Over the Thanksgiving weekend I was with my family in New York City, thinking about the sermon for the following week, and the familiar figure of John the Baptist.
You can still find plenty of people in and around Zuccotti Park, off Wall Street. The signs are back up, and young people, some of them a little unkempt, are hanging out, at least in the daytime.
And I thought, channeling the voice of my father – “They dress funny. They eat funny. “ Not camel’s hair-and –locusts-funny, but still. There are pots of communal soup, shared granola bars. I could hear my father’s voice, because I’ve been hearing it since about 1968, and I grew up just over the hill from Berkeley. “Why don’t they get a job, what are they doing hanging out and camping in the park. . . God, it smells. . . and what is their plan anyway?”
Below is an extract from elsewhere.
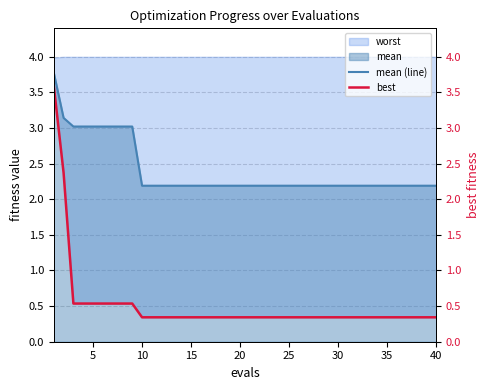

True or false: mean (line) has a value of 3.1 at 35.

False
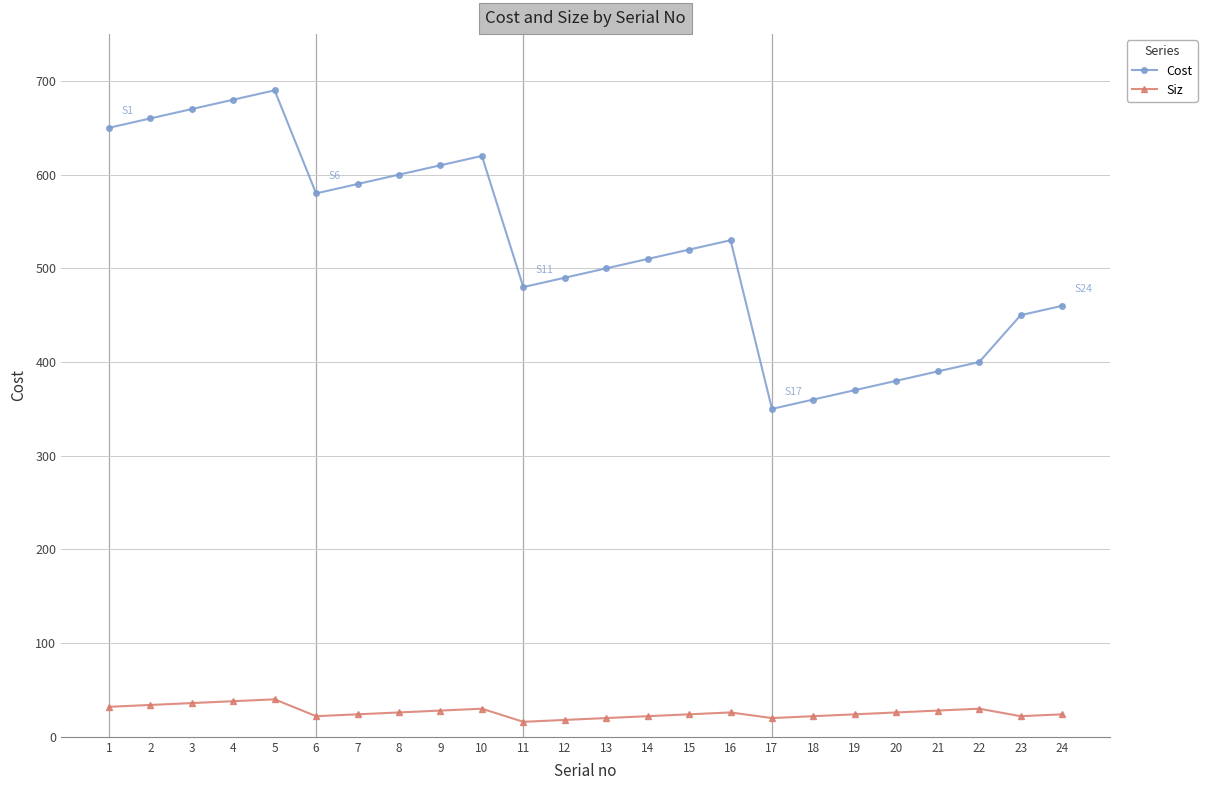

Is it true that Siz equals 26 at 8?

True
But come to think of it, John the Baptist didn’t have a plan for restructuring the political and economic systems of first century Palestine . He didn’t have a plan for fixing the institutional religious bodies of his day either --he just knew something was wrong. This was fairly typical for the prophets of the Old Testament. They complained a lot, about corruption and injustice. But they really never had a plan. John was louder in Matthew and Luke but it’s clear even here, his job was to open up a space, based only on the insight that all was not as it should be and that a new age needed to dawn. You could tell me that John wasn’t talking about social and political change when he was asking people to repent of their individual sins but you know – Mark is clear, John got himself killed because his little project there in the desert was sufficiently threatening to the king. Getting people to repent and tell the truth was going to rattle all the social arrangements. It always does.
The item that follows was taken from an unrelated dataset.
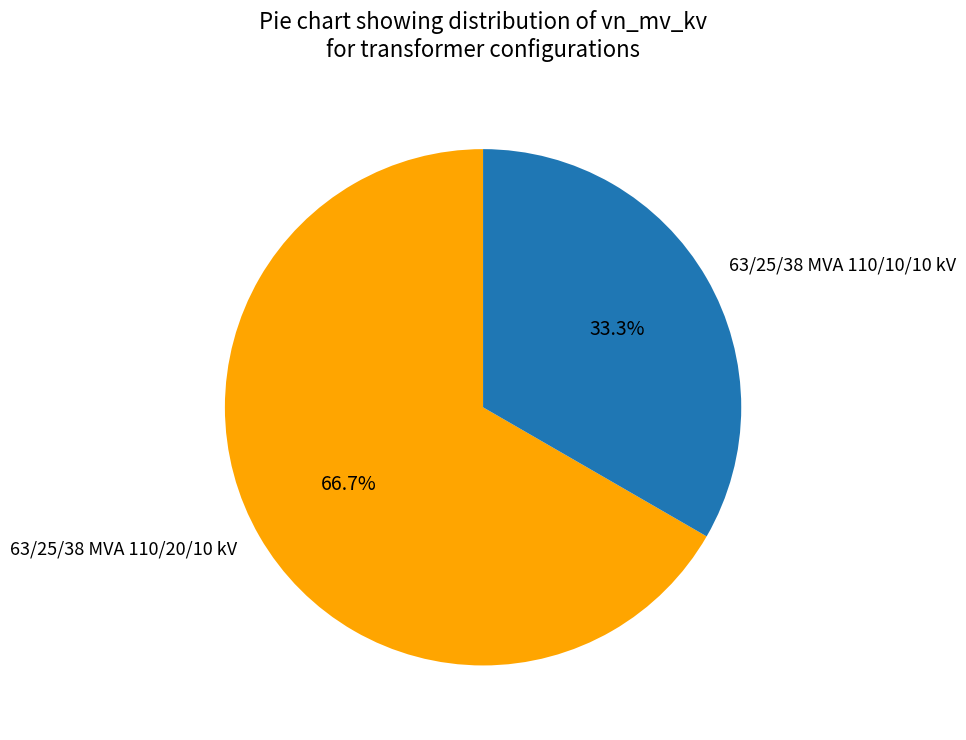

How many segments does this pie chart have?

2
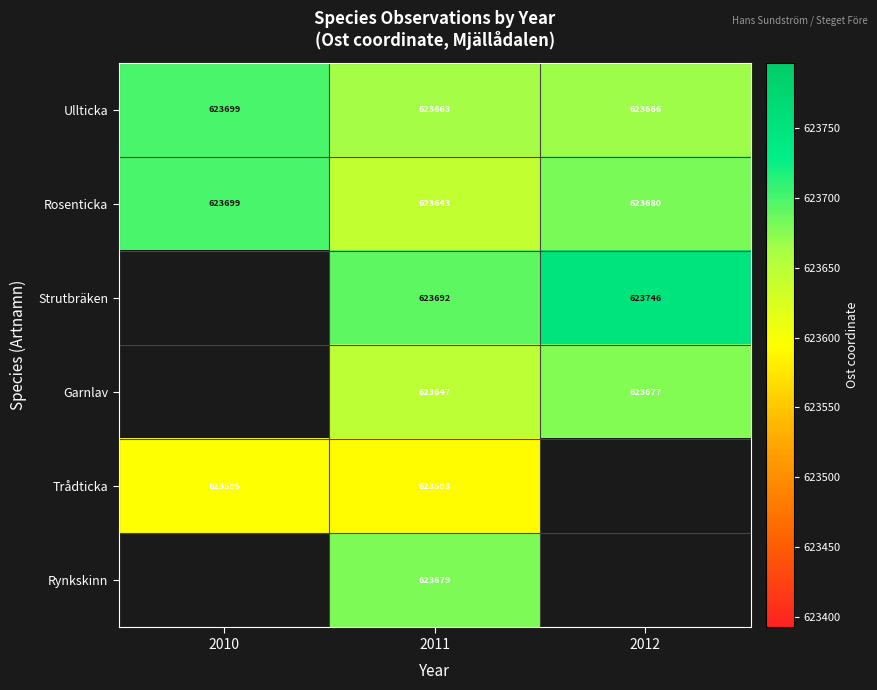

How many distinct data groups are displayed?

6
Because something is wrong, I too am ready to join the Occupy movement though I don’t have a roughed-up flannel shirt, and I am a little picky about what I eat. That children are sliding into poverty here and around the world in such astonishing numbers, that 1 in 6 Americans live below the poverty line. That there are lousy schools and falling-down bridges, and you know all the rest. You don’t want me to suggest an economic plan. . . I haven’t balanced my checkbook since 1987 – but I still think it right to once again gather the people and say, “I’m not okay, – things here are not okay,” --and make space for another word.
Sometimes it’s all you can do. It’s all you can do even in your own life. You don’t have an answer, you don’t have a solution, all you can do is name what is wrong, and open up a space for thefor the next word to be heard. Dissatisfaction. . . it is a beautiful thing, a necessary thing. And sometimes, it’s all we’ve got.